- [EXERCISE] Return each line of the entries that holds the string "corners".

- [ENTRIES PROVIDED]
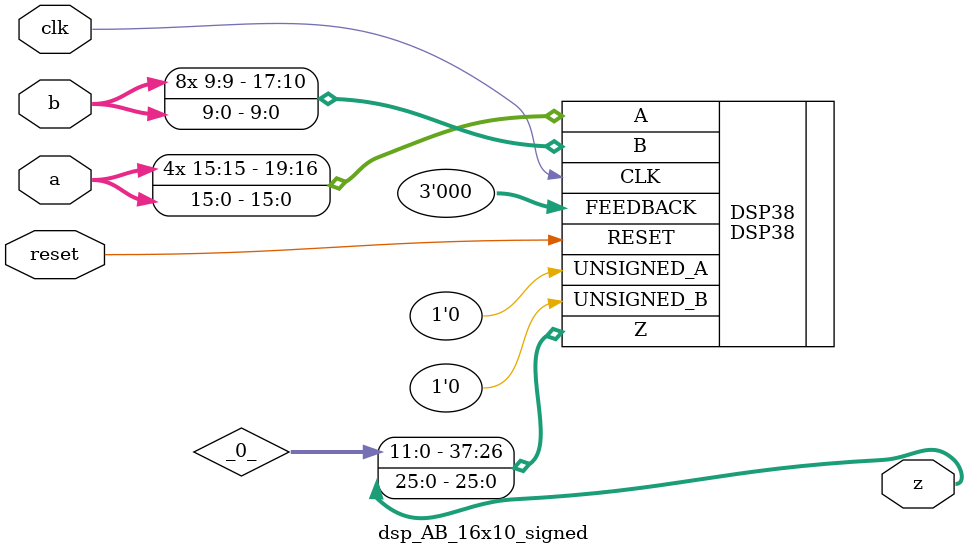
<source format=v>
/* Generated by Yosys 0.18+10 (git sha1 9ae216287, gcc 11.2.1 -fPIC -Os) */

module dsp_AB_16x10_signed(a, b, clk, reset, z);
  input [15:0] a;
  input [9:0] b;
  input clk;
  input reset;
  output [25:0] z;
  (* unused_bits = "0 1 2 3 4 5 6 7 8 9 10 11" *)
  wire [11:0] _0_;
  (* src = "/nfs_scratch/scratch/litex/sarmad_salman/practice/ep4/Validation/RTL_testcases/IP_Catalog_Designs/dsp/dsp_generator_AB_16X10_signed/results_dir/./dsp_AB_16x10_signed/run_1/IPs/rapidsilicon/ip/dsp_generator/v1_0/dsp_AB_16x10_signed/src/dsp_AB_16x10_signed_v1_0.v:29.26-29.27" *)
  (* src = "/nfs_scratch/scratch/litex/sarmad_salman/practice/ep4/Validation/RTL_testcases/IP_Catalog_Designs/dsp/dsp_generator_AB_16X10_signed/results_dir/./dsp_AB_16x10_signed/run_1/IPs/rapidsilicon/ip/dsp_generator/v1_0/dsp_AB_16x10_signed/src/dsp_AB_16x10_signed_v1_0.v:29.26-29.27" *)
  wire [15:0] a;
  (* src = "/nfs_scratch/scratch/litex/sarmad_salman/practice/ep4/Validation/RTL_testcases/IP_Catalog_Designs/dsp/dsp_generator_AB_16X10_signed/results_dir/./dsp_AB_16x10_signed/run_1/IPs/rapidsilicon/ip/dsp_generator/v1_0/dsp_AB_16x10_signed/src/dsp_AB_16x10_signed_v1_0.v:30.26-30.27" *)
  (* src = "/nfs_scratch/scratch/litex/sarmad_salman/practice/ep4/Validation/RTL_testcases/IP_Catalog_Designs/dsp/dsp_generator_AB_16X10_signed/results_dir/./dsp_AB_16x10_signed/run_1/IPs/rapidsilicon/ip/dsp_generator/v1_0/dsp_AB_16x10_signed/src/dsp_AB_16x10_signed_v1_0.v:30.26-30.27" *)
  wire [9:0] b;
  (* src = "/nfs_scratch/scratch/litex/sarmad_salman/practice/ep4/Validation/RTL_testcases/IP_Catalog_Designs/dsp/dsp_generator_AB_16X10_signed/results_dir/./dsp_AB_16x10_signed/run_1/IPs/rapidsilicon/ip/dsp_generator/v1_0/dsp_AB_16x10_signed/src/dsp_AB_16x10_signed_v1_0.v:31.26-31.29" *)
  (* src = "/nfs_scratch/scratch/litex/sarmad_salman/practice/ep4/Validation/RTL_testcases/IP_Catalog_Designs/dsp/dsp_generator_AB_16X10_signed/results_dir/./dsp_AB_16x10_signed/run_1/IPs/rapidsilicon/ip/dsp_generator/v1_0/dsp_AB_16x10_signed/src/dsp_AB_16x10_signed_v1_0.v:31.26-31.29" *)
  wire clk;
  (* src = "/nfs_scratch/scratch/litex/sarmad_salman/practice/ep4/Validation/RTL_testcases/IP_Catalog_Designs/dsp/dsp_generator_AB_16X10_signed/results_dir/./dsp_AB_16x10_signed/run_1/IPs/rapidsilicon/ip/dsp_generator/v1_0/dsp_AB_16x10_signed/src/dsp_AB_16x10_signed_v1_0.v:32.26-32.31" *)
  (* src = "/nfs_scratch/scratch/litex/sarmad_salman/practice/ep4/Validation/RTL_testcases/IP_Catalog_Designs/dsp/dsp_generator_AB_16X10_signed/results_dir/./dsp_AB_16x10_signed/run_1/IPs/rapidsilicon/ip/dsp_generator/v1_0/dsp_AB_16x10_signed/src/dsp_AB_16x10_signed_v1_0.v:32.26-32.31" *)
  wire reset;
  (* src = "/nfs_scratch/scratch/litex/sarmad_salman/practice/ep4/Validation/RTL_testcases/IP_Catalog_Designs/dsp/dsp_generator_AB_16X10_signed/results_dir/./dsp_AB_16x10_signed/run_1/IPs/rapidsilicon/ip/dsp_generator/v1_0/dsp_AB_16x10_signed/src/dsp_AB_16x10_signed_v1_0.v:33.26-33.27" *)
  (* src = "/nfs_scratch/scratch/litex/sarmad_salman/practice/ep4/Validation/RTL_testcases/IP_Catalog_Designs/dsp/dsp_generator_AB_16X10_signed/results_dir/./dsp_AB_16x10_signed/run_1/IPs/rapidsilicon/ip/dsp_generator/v1_0/dsp_AB_16x10_signed/src/dsp_AB_16x10_signed_v1_0.v:33.26-33.27" *)
  wire [25:0] z;
  (* module_not_derived = 32'h00000001 *)
  (* src = "/nfs_scratch/scratch/litex/sarmad_salman/practice/ep4/Validation/RTL_testcases/IP_Catalog_Designs/dsp/dsp_generator_AB_16X10_signed/results_dir/./dsp_AB_16x10_signed/run_1/IPs/rapidsilicon/ip/dsp_generator/v1_0/dsp_AB_16x10_signed/src/dsp_AB_16x10_signed_v1_0.v:71.3-80.2" *)
  DSP38 #(
    .DSP_MODE("MULTIPLY"),
    .INPUT_REG_EN("TRUE"),
    .OUTPUT_REG_EN("TRUE")
  ) DSP38 (
    .A({ a[15], a[15], a[15], a[15], a }),
    .B({ b[9], b[9], b[9], b[9], b[9], b[9], b[9], b[9], b }),
    .CLK(clk),
    .FEEDBACK(3'h0),
    .RESET(reset),
    .UNSIGNED_A(1'h0),
    .UNSIGNED_B(1'h0),
    .Z({ _0_, z })
  );
endmodule

</source>
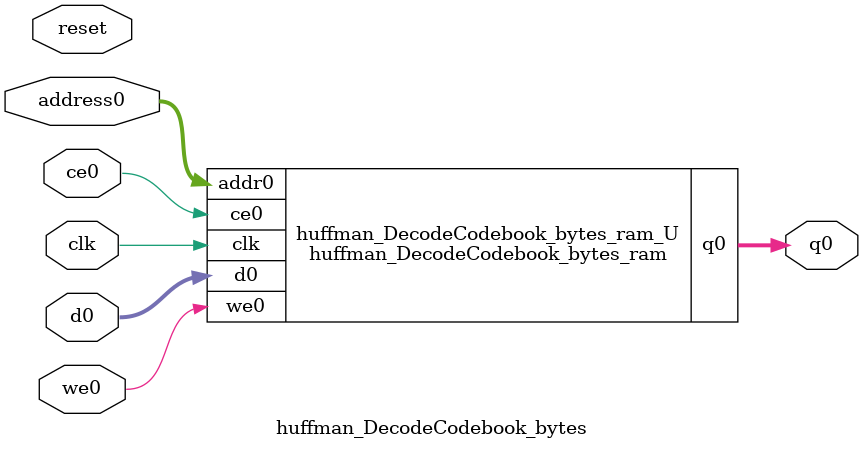
<source format=v>

`timescale 1 ns / 1 ps
module huffman_DecodeCodebook_bytes_ram (addr0, ce0, d0, we0, q0,  clk);

parameter DWIDTH = 8;
parameter AWIDTH = 8;
parameter MEM_SIZE = 256;

input[AWIDTH-1:0] addr0;
input ce0;
input[DWIDTH-1:0] d0;
input we0;
output reg[DWIDTH-1:0] q0;
input clk;

(* ram_style = "block" *)reg [DWIDTH-1:0] ram[MEM_SIZE-1:0];




always @(posedge clk)  
begin 
    if (ce0) 
    begin
        if (we0) 
        begin 
            ram[addr0] <= d0; 
            q0 <= d0;
        end 
        else 
            q0 <= ram[addr0];
    end
end


endmodule


`timescale 1 ns / 1 ps
module huffman_DecodeCodebook_bytes(
    reset,
    clk,
    address0,
    ce0,
    we0,
    d0,
    q0);

parameter DataWidth = 32'd8;
parameter AddressRange = 32'd256;
parameter AddressWidth = 32'd8;
input reset;
input clk;
input[AddressWidth - 1:0] address0;
input ce0;
input we0;
input[DataWidth - 1:0] d0;
output[DataWidth - 1:0] q0;



huffman_DecodeCodebook_bytes_ram huffman_DecodeCodebook_bytes_ram_U(
    .clk( clk ),
    .addr0( address0 ),
    .ce0( ce0 ),
    .d0( d0 ),
    .we0( we0 ),
    .q0( q0 ));

endmodule


</source>
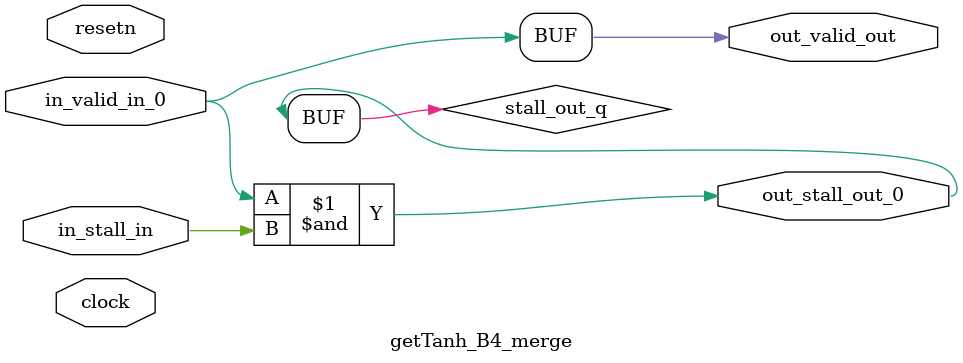
<source format=sv>



(* altera_attribute = "-name AUTO_SHIFT_REGISTER_RECOGNITION OFF; -name MESSAGE_DISABLE 10036; -name MESSAGE_DISABLE 10037; -name MESSAGE_DISABLE 14130; -name MESSAGE_DISABLE 14320; -name MESSAGE_DISABLE 15400; -name MESSAGE_DISABLE 14130; -name MESSAGE_DISABLE 10036; -name MESSAGE_DISABLE 12020; -name MESSAGE_DISABLE 12030; -name MESSAGE_DISABLE 12010; -name MESSAGE_DISABLE 12110; -name MESSAGE_DISABLE 14320; -name MESSAGE_DISABLE 13410; -name MESSAGE_DISABLE 113007; -name MESSAGE_DISABLE 10958" *)
module getTanh_B4_merge (
    input wire [0:0] in_stall_in,
    input wire [0:0] in_valid_in_0,
    output wire [0:0] out_stall_out_0,
    output wire [0:0] out_valid_out,
    input wire clock,
    input wire resetn
    );

    wire [0:0] stall_out_q;


    // stall_out(LOGICAL,6)
    assign stall_out_q = in_valid_in_0 & in_stall_in;

    // out_stall_out_0(GPOUT,4)
    assign out_stall_out_0 = stall_out_q;

    // out_valid_out(GPOUT,5)
    assign out_valid_out = in_valid_in_0;

endmodule

</source>
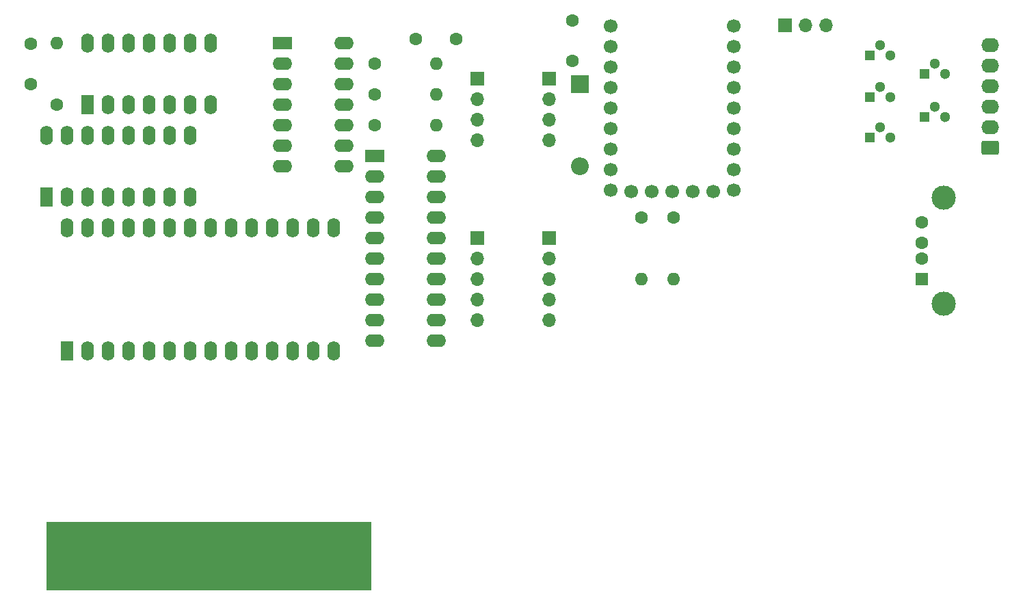
<source format=gbs>
%TF.GenerationSoftware,KiCad,Pcbnew,8.0.4+1*%
%TF.CreationDate,2024-08-13T20:11:21+02:00*%
%TF.ProjectId,QL_mIce_Starmouse,514c5f6d-4963-4655-9f53-7461726d6f75,0*%
%TF.SameCoordinates,Original*%
%TF.FileFunction,Soldermask,Bot*%
%TF.FilePolarity,Negative*%
%FSLAX46Y46*%
G04 Gerber Fmt 4.6, Leading zero omitted, Abs format (unit mm)*
G04 Created by KiCad (PCBNEW 8.0.4+1) date 2024-08-13 20:11:21*
%MOMM*%
%LPD*%
G01*
G04 APERTURE LIST*
G04 Aperture macros list*
%AMRoundRect*
0 Rectangle with rounded corners*
0 $1 Rounding radius*
0 $2 $3 $4 $5 $6 $7 $8 $9 X,Y pos of 4 corners*
0 Add a 4 corners polygon primitive as box body*
4,1,4,$2,$3,$4,$5,$6,$7,$8,$9,$2,$3,0*
0 Add four circle primitives for the rounded corners*
1,1,$1+$1,$2,$3*
1,1,$1+$1,$4,$5*
1,1,$1+$1,$6,$7*
1,1,$1+$1,$8,$9*
0 Add four rect primitives between the rounded corners*
20,1,$1+$1,$2,$3,$4,$5,0*
20,1,$1+$1,$4,$5,$6,$7,0*
20,1,$1+$1,$6,$7,$8,$9,0*
20,1,$1+$1,$8,$9,$2,$3,0*%
G04 Aperture macros list end*
%ADD10C,0.070000*%
%ADD11C,0.150000*%
%ADD12C,1.700000*%
%ADD13R,1.600000X2.400000*%
%ADD14O,1.600000X2.400000*%
%ADD15C,1.600000*%
%ADD16O,1.600000X1.600000*%
%ADD17R,1.500000X1.600000*%
%ADD18C,3.000000*%
%ADD19RoundRect,0.250000X0.845000X-0.620000X0.845000X0.620000X-0.845000X0.620000X-0.845000X-0.620000X0*%
%ADD20O,2.190000X1.740000*%
%ADD21R,1.300000X1.300000*%
%ADD22C,1.300000*%
%ADD23R,2.400000X1.600000*%
%ADD24O,2.400000X1.600000*%
%ADD25R,1.700000X1.700000*%
%ADD26O,1.700000X1.700000*%
%ADD27R,2.200000X2.200000*%
%ADD28O,2.200000X2.200000*%
G04 APERTURE END LIST*
D10*
X111760000Y-125349000D02*
X151917400Y-125349000D01*
X151917400Y-133654800D01*
X111760000Y-133654800D01*
X111760000Y-125349000D01*
G36*
X111760000Y-125349000D02*
G01*
X151917400Y-125349000D01*
X151917400Y-133654800D01*
X111760000Y-133654800D01*
X111760000Y-125349000D01*
G37*
D11*
%TO.C,J2*%
X151638000Y-133517000D02*
X112522000Y-133517000D01*
X112522000Y-125389000D01*
X151638000Y-125389000D01*
X151638000Y-133517000D01*
G36*
X151638000Y-133517000D02*
G01*
X112522000Y-133517000D01*
X112522000Y-125389000D01*
X151638000Y-125389000D01*
X151638000Y-133517000D01*
G37*
%TD*%
D12*
%TO.C,RZ1*%
X196850000Y-63900000D03*
X196850000Y-66440000D03*
X196850000Y-68980000D03*
X196850000Y-71520000D03*
X196850000Y-74060000D03*
X196850000Y-76600000D03*
X196850000Y-79140000D03*
X196850000Y-81680000D03*
X196850000Y-84220000D03*
X194310000Y-84430000D03*
X191770000Y-84430000D03*
X189230000Y-84430000D03*
X186690000Y-84430000D03*
X184150000Y-84430000D03*
X181610000Y-84220000D03*
X181610000Y-81680000D03*
X181610000Y-79140000D03*
X181610000Y-76600000D03*
X181610000Y-74060000D03*
X181610000Y-71520000D03*
X181610000Y-68980000D03*
X181610000Y-63900000D03*
X181610000Y-66440000D03*
%TD*%
D13*
%TO.C,U2*%
X116840000Y-73660000D03*
D14*
X119380000Y-73660000D03*
X121920000Y-73660000D03*
X124460000Y-73660000D03*
X127000000Y-73660000D03*
X129540000Y-73660000D03*
X132080000Y-73660000D03*
X132080000Y-66040000D03*
X129540000Y-66040000D03*
X127000000Y-66040000D03*
X124460000Y-66040000D03*
X121920000Y-66040000D03*
X119380000Y-66040000D03*
X116840000Y-66040000D03*
%TD*%
D15*
%TO.C,R1*%
X113030000Y-73660000D03*
D16*
X113030000Y-66040000D03*
%TD*%
D15*
%TO.C,C3*%
X176911000Y-63286000D03*
X176911000Y-68286000D03*
%TD*%
%TO.C,C1*%
X109855000Y-71120000D03*
X109855000Y-66120000D03*
%TD*%
D17*
%TO.C,J1*%
X220175000Y-95250000D03*
D15*
X220175000Y-92750000D03*
X220175000Y-90750000D03*
X220175000Y-88250000D03*
D18*
X222885000Y-98320000D03*
X222885000Y-85180000D03*
%TD*%
D19*
%TO.C,J7*%
X228600000Y-78994000D03*
D20*
X228600000Y-76454000D03*
X228600000Y-73914000D03*
X228600000Y-71374000D03*
X228600000Y-68834000D03*
X228600000Y-66294000D03*
%TD*%
D21*
%TO.C,Q2*%
X220472000Y-75184000D03*
D22*
X221742000Y-73914000D03*
X223012000Y-75184000D03*
%TD*%
D23*
%TO.C,U5*%
X152400000Y-80010000D03*
D24*
X152400000Y-82550000D03*
X152400000Y-85090000D03*
X152400000Y-87630000D03*
X152400000Y-90170000D03*
X152400000Y-92710000D03*
X152400000Y-95250000D03*
X152400000Y-97790000D03*
X152400000Y-100330000D03*
X152400000Y-102870000D03*
X160020000Y-102870000D03*
X160020000Y-100330000D03*
X160020000Y-97790000D03*
X160020000Y-95250000D03*
X160020000Y-92710000D03*
X160020000Y-90170000D03*
X160020000Y-87630000D03*
X160020000Y-85090000D03*
X160020000Y-82550000D03*
X160020000Y-80010000D03*
%TD*%
D21*
%TO.C,Q4*%
X220472000Y-69829000D03*
D22*
X221742000Y-68559000D03*
X223012000Y-69829000D03*
%TD*%
D21*
%TO.C,Q5*%
X213741000Y-67564000D03*
D22*
X215011000Y-66294000D03*
X216281000Y-67564000D03*
%TD*%
D25*
%TO.C,SW1*%
X203200000Y-63881000D03*
D26*
X205740000Y-63881000D03*
X208280000Y-63881000D03*
%TD*%
D15*
%TO.C,R5*%
X189470000Y-87630000D03*
D16*
X189470000Y-95250000D03*
%TD*%
D21*
%TO.C,Q1*%
X213741000Y-77703000D03*
D22*
X215011000Y-76433000D03*
X216281000Y-77703000D03*
%TD*%
D13*
%TO.C,U1*%
X111760000Y-85090000D03*
D14*
X114300000Y-85090000D03*
X116840000Y-85090000D03*
X119380000Y-85090000D03*
X121920000Y-85090000D03*
X124460000Y-85090000D03*
X127000000Y-85090000D03*
X129540000Y-85090000D03*
X129540000Y-77470000D03*
X127000000Y-77470000D03*
X124460000Y-77470000D03*
X121920000Y-77470000D03*
X119380000Y-77470000D03*
X116840000Y-77470000D03*
X114300000Y-77470000D03*
X111760000Y-77470000D03*
%TD*%
D23*
%TO.C,U3*%
X140970000Y-66040000D03*
D24*
X140970000Y-68580000D03*
X140970000Y-71120000D03*
X140970000Y-73660000D03*
X140970000Y-76200000D03*
X140970000Y-78740000D03*
X140970000Y-81280000D03*
X148590000Y-81280000D03*
X148590000Y-78740000D03*
X148590000Y-76200000D03*
X148590000Y-73660000D03*
X148590000Y-71120000D03*
X148590000Y-68580000D03*
X148590000Y-66040000D03*
%TD*%
D15*
%TO.C,R4*%
X152400000Y-76200000D03*
D16*
X160020000Y-76200000D03*
%TD*%
D15*
%TO.C,R6*%
X185420000Y-87630000D03*
D16*
X185420000Y-95250000D03*
%TD*%
D13*
%TO.C,IC1*%
X114300000Y-104120000D03*
D14*
X116840000Y-104120000D03*
X119380000Y-104120000D03*
X121920000Y-104120000D03*
X124460000Y-104120000D03*
X127000000Y-104120000D03*
X129540000Y-104120000D03*
X132080000Y-104120000D03*
X134620000Y-104120000D03*
X137160000Y-104120000D03*
X139700000Y-104120000D03*
X142240000Y-104120000D03*
X144780000Y-104120000D03*
X147320000Y-104120000D03*
X147320000Y-88880000D03*
X144780000Y-88880000D03*
X142240000Y-88880000D03*
X139700000Y-88880000D03*
X137160000Y-88880000D03*
X134620000Y-88880000D03*
X132080000Y-88880000D03*
X129540000Y-88880000D03*
X127000000Y-88880000D03*
X124460000Y-88880000D03*
X121920000Y-88880000D03*
X119380000Y-88880000D03*
X116840000Y-88880000D03*
X114300000Y-88880000D03*
%TD*%
D21*
%TO.C,Q3*%
X213741000Y-72729000D03*
D22*
X215011000Y-71459000D03*
X216281000Y-72729000D03*
%TD*%
D15*
%TO.C,R2*%
X152400000Y-68580000D03*
D16*
X160020000Y-68580000D03*
%TD*%
D15*
%TO.C,C2*%
X157480000Y-65532000D03*
X162480000Y-65532000D03*
%TD*%
D27*
%TO.C,D1*%
X177800000Y-71120000D03*
D28*
X177800000Y-81280000D03*
%TD*%
D15*
%TO.C,R3*%
X152400000Y-72390000D03*
D16*
X160020000Y-72390000D03*
%TD*%
D25*
%TO.C,J6*%
X165100000Y-90170000D03*
D26*
X165100000Y-92710000D03*
X165100000Y-95250000D03*
X165100000Y-97790000D03*
X165100000Y-100330000D03*
%TD*%
D25*
%TO.C,J3*%
X173990000Y-70485000D03*
D26*
X173990000Y-73025000D03*
X173990000Y-75565000D03*
X173990000Y-78105000D03*
%TD*%
D25*
%TO.C,J4*%
X173990000Y-90170000D03*
D26*
X173990000Y-92710000D03*
X173990000Y-95250000D03*
X173990000Y-97790000D03*
X173990000Y-100330000D03*
%TD*%
D25*
%TO.C,J5*%
X165100000Y-70485000D03*
D26*
X165100000Y-73025000D03*
X165100000Y-75565000D03*
X165100000Y-78105000D03*
%TD*%
M02*

</source>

- [EXERCISE RESPONSE]
0 Rectangle with rounded corners*
0 $2 $3 $4 $5 $6 $7 $8 $9 X,Y pos of 4 corners*
0 Add a 4 corners polygon primitive as box body*
0 Add four circle primitives for the rounded corners*
0 Add four rect primitives between the rounded corners*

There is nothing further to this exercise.